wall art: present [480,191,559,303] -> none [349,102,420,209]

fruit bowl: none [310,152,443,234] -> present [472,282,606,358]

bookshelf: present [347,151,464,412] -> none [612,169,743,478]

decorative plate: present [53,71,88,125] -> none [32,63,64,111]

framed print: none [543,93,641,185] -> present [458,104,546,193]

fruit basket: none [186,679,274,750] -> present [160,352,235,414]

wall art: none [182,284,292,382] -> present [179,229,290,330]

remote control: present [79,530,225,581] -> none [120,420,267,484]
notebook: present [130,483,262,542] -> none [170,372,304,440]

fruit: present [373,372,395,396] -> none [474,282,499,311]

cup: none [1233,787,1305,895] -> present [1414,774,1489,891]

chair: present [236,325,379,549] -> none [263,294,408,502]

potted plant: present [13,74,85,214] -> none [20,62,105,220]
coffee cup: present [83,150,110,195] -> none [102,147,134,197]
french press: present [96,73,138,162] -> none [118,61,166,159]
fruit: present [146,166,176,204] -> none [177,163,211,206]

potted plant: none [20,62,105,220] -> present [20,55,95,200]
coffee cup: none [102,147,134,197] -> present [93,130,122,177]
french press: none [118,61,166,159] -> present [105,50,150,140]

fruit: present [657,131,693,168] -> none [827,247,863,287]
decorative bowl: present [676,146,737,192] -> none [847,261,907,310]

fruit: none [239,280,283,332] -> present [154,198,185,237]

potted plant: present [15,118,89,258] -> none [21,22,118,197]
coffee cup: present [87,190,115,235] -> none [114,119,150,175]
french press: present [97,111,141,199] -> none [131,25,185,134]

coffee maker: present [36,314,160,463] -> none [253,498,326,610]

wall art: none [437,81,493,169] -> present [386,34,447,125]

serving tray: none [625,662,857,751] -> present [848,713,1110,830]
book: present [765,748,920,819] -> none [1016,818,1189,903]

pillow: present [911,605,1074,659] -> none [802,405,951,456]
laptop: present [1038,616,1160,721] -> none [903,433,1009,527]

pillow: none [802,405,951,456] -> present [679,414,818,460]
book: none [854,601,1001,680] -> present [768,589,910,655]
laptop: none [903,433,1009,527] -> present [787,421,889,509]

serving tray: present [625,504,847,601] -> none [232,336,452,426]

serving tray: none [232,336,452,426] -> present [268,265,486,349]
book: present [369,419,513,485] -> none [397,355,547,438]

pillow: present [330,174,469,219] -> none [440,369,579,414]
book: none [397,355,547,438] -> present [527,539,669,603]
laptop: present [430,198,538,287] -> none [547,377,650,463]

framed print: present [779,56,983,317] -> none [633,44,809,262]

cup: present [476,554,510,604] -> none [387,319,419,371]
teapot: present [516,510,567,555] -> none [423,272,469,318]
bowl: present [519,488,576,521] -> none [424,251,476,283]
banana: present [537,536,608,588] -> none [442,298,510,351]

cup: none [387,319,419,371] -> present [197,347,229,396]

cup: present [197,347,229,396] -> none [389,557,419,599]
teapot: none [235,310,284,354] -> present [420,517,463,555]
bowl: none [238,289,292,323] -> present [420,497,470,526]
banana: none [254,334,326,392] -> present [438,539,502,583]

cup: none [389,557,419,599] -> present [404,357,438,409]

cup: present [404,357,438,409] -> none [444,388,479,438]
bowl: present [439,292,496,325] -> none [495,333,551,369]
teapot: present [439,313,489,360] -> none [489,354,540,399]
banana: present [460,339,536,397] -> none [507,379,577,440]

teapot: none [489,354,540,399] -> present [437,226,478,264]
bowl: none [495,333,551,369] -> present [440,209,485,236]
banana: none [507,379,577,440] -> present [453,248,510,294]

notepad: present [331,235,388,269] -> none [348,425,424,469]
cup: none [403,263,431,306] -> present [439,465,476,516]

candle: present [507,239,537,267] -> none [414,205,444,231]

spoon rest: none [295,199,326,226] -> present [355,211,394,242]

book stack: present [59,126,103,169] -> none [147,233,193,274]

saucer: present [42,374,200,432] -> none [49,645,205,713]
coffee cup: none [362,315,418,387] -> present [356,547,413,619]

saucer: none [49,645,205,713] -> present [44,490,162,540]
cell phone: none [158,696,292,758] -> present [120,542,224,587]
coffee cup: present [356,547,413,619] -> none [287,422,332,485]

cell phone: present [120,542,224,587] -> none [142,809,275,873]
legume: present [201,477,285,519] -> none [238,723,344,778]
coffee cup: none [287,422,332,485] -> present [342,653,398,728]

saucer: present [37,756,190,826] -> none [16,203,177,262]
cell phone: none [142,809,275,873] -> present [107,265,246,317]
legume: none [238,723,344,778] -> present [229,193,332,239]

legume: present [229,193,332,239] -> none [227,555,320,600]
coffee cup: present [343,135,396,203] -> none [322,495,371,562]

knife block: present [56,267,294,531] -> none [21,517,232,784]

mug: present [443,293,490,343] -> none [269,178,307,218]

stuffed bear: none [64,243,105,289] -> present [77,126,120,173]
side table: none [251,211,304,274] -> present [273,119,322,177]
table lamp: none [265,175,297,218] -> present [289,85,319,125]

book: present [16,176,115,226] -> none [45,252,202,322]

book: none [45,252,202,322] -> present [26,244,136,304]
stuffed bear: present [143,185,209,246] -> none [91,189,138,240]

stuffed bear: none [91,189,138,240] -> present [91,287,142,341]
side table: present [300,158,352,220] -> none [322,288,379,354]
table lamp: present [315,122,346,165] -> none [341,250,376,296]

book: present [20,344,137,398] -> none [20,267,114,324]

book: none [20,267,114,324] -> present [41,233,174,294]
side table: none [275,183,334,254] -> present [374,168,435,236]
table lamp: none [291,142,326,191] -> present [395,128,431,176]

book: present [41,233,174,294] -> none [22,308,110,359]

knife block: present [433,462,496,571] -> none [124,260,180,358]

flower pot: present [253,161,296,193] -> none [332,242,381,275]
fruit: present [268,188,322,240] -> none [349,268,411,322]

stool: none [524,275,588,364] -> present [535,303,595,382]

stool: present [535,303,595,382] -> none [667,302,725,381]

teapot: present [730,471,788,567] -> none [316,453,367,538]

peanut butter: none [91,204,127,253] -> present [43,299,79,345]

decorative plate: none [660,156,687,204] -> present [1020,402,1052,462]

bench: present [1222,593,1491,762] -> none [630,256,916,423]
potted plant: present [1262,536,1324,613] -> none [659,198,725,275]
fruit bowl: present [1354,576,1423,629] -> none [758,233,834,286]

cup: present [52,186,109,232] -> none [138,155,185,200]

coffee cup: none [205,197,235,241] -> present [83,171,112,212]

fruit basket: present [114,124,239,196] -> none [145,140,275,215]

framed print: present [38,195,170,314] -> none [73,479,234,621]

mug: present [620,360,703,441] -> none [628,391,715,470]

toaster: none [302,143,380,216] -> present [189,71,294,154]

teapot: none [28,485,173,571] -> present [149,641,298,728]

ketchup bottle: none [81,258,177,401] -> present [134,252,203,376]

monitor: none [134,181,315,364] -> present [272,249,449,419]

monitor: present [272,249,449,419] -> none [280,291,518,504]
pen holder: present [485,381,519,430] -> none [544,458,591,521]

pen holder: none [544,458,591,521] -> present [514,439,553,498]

◆ ◆ ◆ ◆

■ **Required action**: Transcribe all the material, making sure each line matches the original.

■ **Solution below**:
wall art: present [480,191,559,303] -> none [349,102,420,209]

fruit bowl: none [310,152,443,234] -> present [472,282,606,358]

bookshelf: present [347,151,464,412] -> none [612,169,743,478]

decorative plate: present [53,71,88,125] -> none [32,63,64,111]

framed print: none [543,93,641,185] -> present [458,104,546,193]

fruit basket: none [186,679,274,750] -> present [160,352,235,414]

wall art: none [182,284,292,382] -> present [179,229,290,330]

remote control: present [79,530,225,581] -> none [120,420,267,484]
notebook: present [130,483,262,542] -> none [170,372,304,440]

fruit: present [373,372,395,396] -> none [474,282,499,311]

cup: none [1233,787,1305,895] -> present [1414,774,1489,891]

chair: present [236,325,379,549] -> none [263,294,408,502]

potted plant: present [13,74,85,214] -> none [20,62,105,220]
coffee cup: present [83,150,110,195] -> none [102,147,134,197]
french press: present [96,73,138,162] -> none [118,61,166,159]
fruit: present [146,166,176,204] -> none [177,163,211,206]

potted plant: none [20,62,105,220] -> present [20,55,95,200]
coffee cup: none [102,147,134,197] -> present [93,130,122,177]
french press: none [118,61,166,159] -> present [105,50,150,140]

fruit: present [657,131,693,168] -> none [827,247,863,287]
decorative bowl: present [676,146,737,192] -> none [847,261,907,310]

fruit: none [239,280,283,332] -> present [154,198,185,237]

potted plant: present [15,118,89,258] -> none [21,22,118,197]
coffee cup: present [87,190,115,235] -> none [114,119,150,175]
french press: present [97,111,141,199] -> none [131,25,185,134]

coffee maker: present [36,314,160,463] -> none [253,498,326,610]

wall art: none [437,81,493,169] -> present [386,34,447,125]

serving tray: none [625,662,857,751] -> present [848,713,1110,830]
book: present [765,748,920,819] -> none [1016,818,1189,903]

pillow: present [911,605,1074,659] -> none [802,405,951,456]
laptop: present [1038,616,1160,721] -> none [903,433,1009,527]

pillow: none [802,405,951,456] -> present [679,414,818,460]
book: none [854,601,1001,680] -> present [768,589,910,655]
laptop: none [903,433,1009,527] -> present [787,421,889,509]

serving tray: present [625,504,847,601] -> none [232,336,452,426]

serving tray: none [232,336,452,426] -> present [268,265,486,349]
book: present [369,419,513,485] -> none [397,355,547,438]

pillow: present [330,174,469,219] -> none [440,369,579,414]
book: none [397,355,547,438] -> present [527,539,669,603]
laptop: present [430,198,538,287] -> none [547,377,650,463]

framed print: present [779,56,983,317] -> none [633,44,809,262]

cup: present [476,554,510,604] -> none [387,319,419,371]
teapot: present [516,510,567,555] -> none [423,272,469,318]
bowl: present [519,488,576,521] -> none [424,251,476,283]
banana: present [537,536,608,588] -> none [442,298,510,351]

cup: none [387,319,419,371] -> present [197,347,229,396]

cup: present [197,347,229,396] -> none [389,557,419,599]
teapot: none [235,310,284,354] -> present [420,517,463,555]
bowl: none [238,289,292,323] -> present [420,497,470,526]
banana: none [254,334,326,392] -> present [438,539,502,583]

cup: none [389,557,419,599] -> present [404,357,438,409]

cup: present [404,357,438,409] -> none [444,388,479,438]
bowl: present [439,292,496,325] -> none [495,333,551,369]
teapot: present [439,313,489,360] -> none [489,354,540,399]
banana: present [460,339,536,397] -> none [507,379,577,440]

teapot: none [489,354,540,399] -> present [437,226,478,264]
bowl: none [495,333,551,369] -> present [440,209,485,236]
banana: none [507,379,577,440] -> present [453,248,510,294]

notepad: present [331,235,388,269] -> none [348,425,424,469]
cup: none [403,263,431,306] -> present [439,465,476,516]

candle: present [507,239,537,267] -> none [414,205,444,231]

spoon rest: none [295,199,326,226] -> present [355,211,394,242]

book stack: present [59,126,103,169] -> none [147,233,193,274]

saucer: present [42,374,200,432] -> none [49,645,205,713]
coffee cup: none [362,315,418,387] -> present [356,547,413,619]

saucer: none [49,645,205,713] -> present [44,490,162,540]
cell phone: none [158,696,292,758] -> present [120,542,224,587]
coffee cup: present [356,547,413,619] -> none [287,422,332,485]

cell phone: present [120,542,224,587] -> none [142,809,275,873]
legume: present [201,477,285,519] -> none [238,723,344,778]
coffee cup: none [287,422,332,485] -> present [342,653,398,728]

saucer: present [37,756,190,826] -> none [16,203,177,262]
cell phone: none [142,809,275,873] -> present [107,265,246,317]
legume: none [238,723,344,778] -> present [229,193,332,239]

legume: present [229,193,332,239] -> none [227,555,320,600]
coffee cup: present [343,135,396,203] -> none [322,495,371,562]

knife block: present [56,267,294,531] -> none [21,517,232,784]

mug: present [443,293,490,343] -> none [269,178,307,218]

stuffed bear: none [64,243,105,289] -> present [77,126,120,173]
side table: none [251,211,304,274] -> present [273,119,322,177]
table lamp: none [265,175,297,218] -> present [289,85,319,125]

book: present [16,176,115,226] -> none [45,252,202,322]

book: none [45,252,202,322] -> present [26,244,136,304]
stuffed bear: present [143,185,209,246] -> none [91,189,138,240]

stuffed bear: none [91,189,138,240] -> present [91,287,142,341]
side table: present [300,158,352,220] -> none [322,288,379,354]
table lamp: present [315,122,346,165] -> none [341,250,376,296]

book: present [20,344,137,398] -> none [20,267,114,324]

book: none [20,267,114,324] -> present [41,233,174,294]
side table: none [275,183,334,254] -> present [374,168,435,236]
table lamp: none [291,142,326,191] -> present [395,128,431,176]

book: present [41,233,174,294] -> none [22,308,110,359]

knife block: present [433,462,496,571] -> none [124,260,180,358]

flower pot: present [253,161,296,193] -> none [332,242,381,275]
fruit: present [268,188,322,240] -> none [349,268,411,322]

stool: none [524,275,588,364] -> present [535,303,595,382]

stool: present [535,303,595,382] -> none [667,302,725,381]

teapot: present [730,471,788,567] -> none [316,453,367,538]

peanut butter: none [91,204,127,253] -> present [43,299,79,345]

decorative plate: none [660,156,687,204] -> present [1020,402,1052,462]

bench: present [1222,593,1491,762] -> none [630,256,916,423]
potted plant: present [1262,536,1324,613] -> none [659,198,725,275]
fruit bowl: present [1354,576,1423,629] -> none [758,233,834,286]

cup: present [52,186,109,232] -> none [138,155,185,200]

coffee cup: none [205,197,235,241] -> present [83,171,112,212]

fruit basket: present [114,124,239,196] -> none [145,140,275,215]

framed print: present [38,195,170,314] -> none [73,479,234,621]

mug: present [620,360,703,441] -> none [628,391,715,470]

toaster: none [302,143,380,216] -> present [189,71,294,154]

teapot: none [28,485,173,571] -> present [149,641,298,728]

ketchup bottle: none [81,258,177,401] -> present [134,252,203,376]

monitor: none [134,181,315,364] -> present [272,249,449,419]

monitor: present [272,249,449,419] -> none [280,291,518,504]
pen holder: present [485,381,519,430] -> none [544,458,591,521]

pen holder: none [544,458,591,521] -> present [514,439,553,498]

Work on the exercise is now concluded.